Except Olivia freaked out when Sally told her, Artie said. Big fight in the car. Olivia up front, Sally in the back seat, all the tension bouncing off the rearview mirror. Artie longing for the time (just a half hour earlier) when he hadn’t known anything about Olivia’s family.
“What do you think?” he asked Dorothy. “Do you think Olivia is a terrible person for not supporting her sister? Or do you think maybe she was molested by the guy too and she’s just trying not to think about it anymore?”
Dorothy was usually happy when people told her things they shouldn’t have. The reason she had a career, she sometimes thought, was that so many strangers had done that when she was a kid. Back then—often at bus stops, sometimes on the bus itself—a handful of adults had looked at her and confessed to various disappointments, adultery, suicidal ideation. Dorothy had thought this to be a normal thing for strangers to do, because you couldn’t really tell your family anything (she knew that), and so you had to find someone who had no stake in the game. She’d thought that was why people went places at night, to find the nobodies they could talk to. When she’d finally understood that most kids her age had never been used as spillways for bitter rants, she’d already accumulated a vast catalog of possible setbacks and ways people had to talk about them, she had a good grasp on facial expressions, accents, faraway looks.
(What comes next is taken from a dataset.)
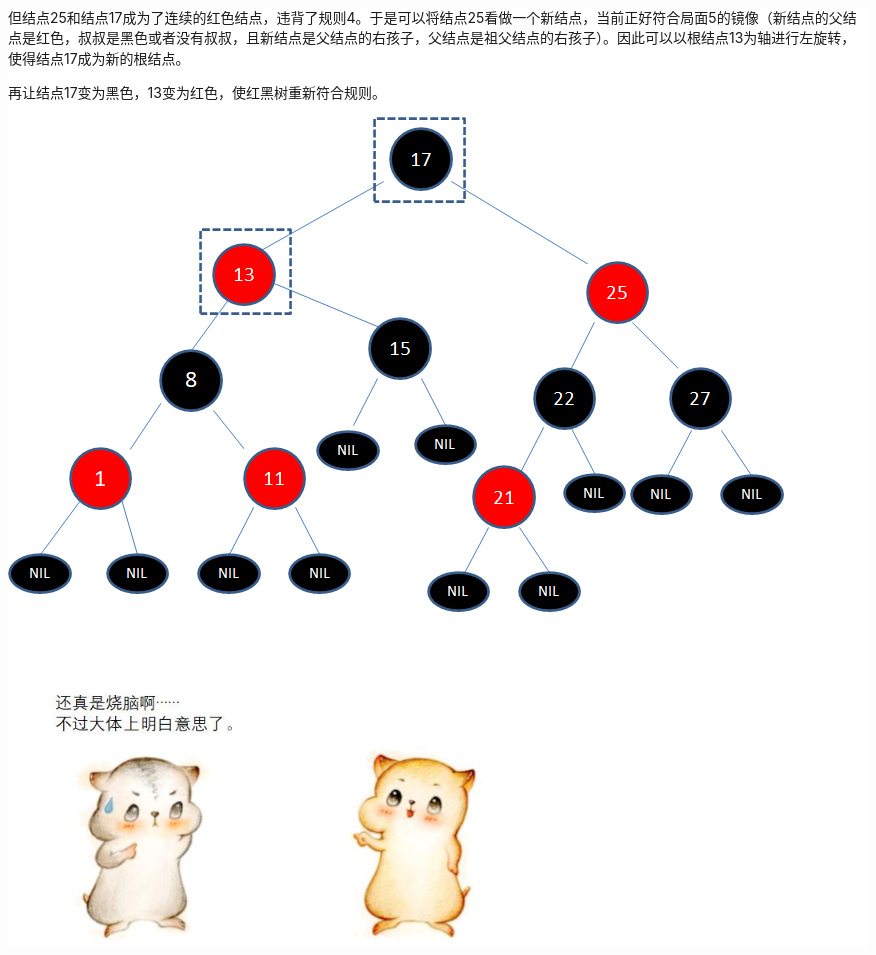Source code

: 但结点25和结点17成为了连续的红色结点，违背了规则4。于是可以将结点25看做一个新结点，当前正好符合局面5的镜像（新结点的父结点是红色，叔叔是黑色或者没有叔叔，且新结点是父结点的右孩子，父结点是祖父结点的右孩子）。因此可以以根结点13为轴进行左旋转，使得结点17成为新的根结点。

再让结点17变为黑色，13变为红色，使红黑树重新符合规则。

![](./img/C5/5-3/28.png)

<img src="./img/C5/5-3/29.png" style="zoom:80%;" />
Later on, in her professional life, she’d met a lot of actors and comedians who’d had the same experience, in their youth, of being talked to, picked as sounding boards for no reason. For seemingly no reason, though, since years after the fact, they all explained it one way or another—actors by saying that they must have exuded a superior capacity for empathy, comedians by suggesting it was because they were stoned and looked like they wouldn’t judge anyone that they attracted so many intimate disclosures. In any case, while many of her colleagues had shut themselves away from chatty strangers with time, Dorothy still welcomed unrequested confessions, from fans, from the lady who sold pierogi at Kasia’s. Students, however, were not strangers. Students, you almost had to treat like family. You had to be careful what you said around them.
“I think maybe we shouldn’t be talking about this,” she said to Artie, regarding Olivia’s possible childhood trauma. “These are private matters.”
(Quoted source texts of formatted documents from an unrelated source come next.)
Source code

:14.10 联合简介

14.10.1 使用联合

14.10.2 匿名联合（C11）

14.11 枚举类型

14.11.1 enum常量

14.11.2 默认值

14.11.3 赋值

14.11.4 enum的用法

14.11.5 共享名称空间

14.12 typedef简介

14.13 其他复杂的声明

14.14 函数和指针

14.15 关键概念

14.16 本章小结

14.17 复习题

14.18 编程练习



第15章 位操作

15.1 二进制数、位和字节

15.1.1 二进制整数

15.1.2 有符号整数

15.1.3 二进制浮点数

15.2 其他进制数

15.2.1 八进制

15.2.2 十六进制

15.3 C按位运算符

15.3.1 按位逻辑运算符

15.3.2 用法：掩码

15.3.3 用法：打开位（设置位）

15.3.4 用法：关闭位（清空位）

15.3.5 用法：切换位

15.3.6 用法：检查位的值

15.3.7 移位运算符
“They didn’t have a problem sharing all this in front of me,” Artie said.
“You’re their friend,” Dorothy said. “Olivia feels comfortable around you.”
“Maybe,” Artie said. He didn’t believe it for a second. “I just met the sister, though. She didn’t seem to care that I was hearing all about it.”
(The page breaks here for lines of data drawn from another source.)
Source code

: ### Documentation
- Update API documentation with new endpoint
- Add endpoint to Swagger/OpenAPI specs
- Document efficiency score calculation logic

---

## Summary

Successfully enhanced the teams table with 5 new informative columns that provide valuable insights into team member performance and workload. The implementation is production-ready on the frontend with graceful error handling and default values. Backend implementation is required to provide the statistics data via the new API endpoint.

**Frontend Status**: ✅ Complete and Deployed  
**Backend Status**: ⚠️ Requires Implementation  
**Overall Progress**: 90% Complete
He realized as he said this that the reason the girls hadn’t cared was probably the opposite of what Dorothy was suggesting, that he was such a nobody in their lives, and would so obviously remain one, that it didn’t matter what he knew. It reminded him of being around Mickey’s friends as a kid. Them talking about sex and drugs and wanting to kill someone. They were always wanting to kill someone. “I want to kill this fucking guy!”—how many times had Artie heard these words? It was a different guy every time. More often than not, a guy Artie had never heard of, and he would make a note of the name, in case he saw it on the news the next day, the man behind the name found murdered in a ditch, Artie having to keep quiet about what he’d heard the night before. He’d almost hoped for his loyalty to be tested in this way, but he’d never had to cover for any of Mickey’s friends. No one ever died. None of the men Mickey and his friends had wanted dead, anyway.
“Forget I said anything,” Artie told Dorothy. “You’re right. It’s none of our business.”
Dorothy hated to be the cause of Artie’s present face. She’d been teaching a few years now, she’d made peace with the idea that students might be disappointed when they got to know her, because she wasn’t funny all the time, but still. She didn’t want to be a bummer.
“Let’s see if Olivia brings it up onstage,” she said. “If she brings it up onstage, then it’s open season.”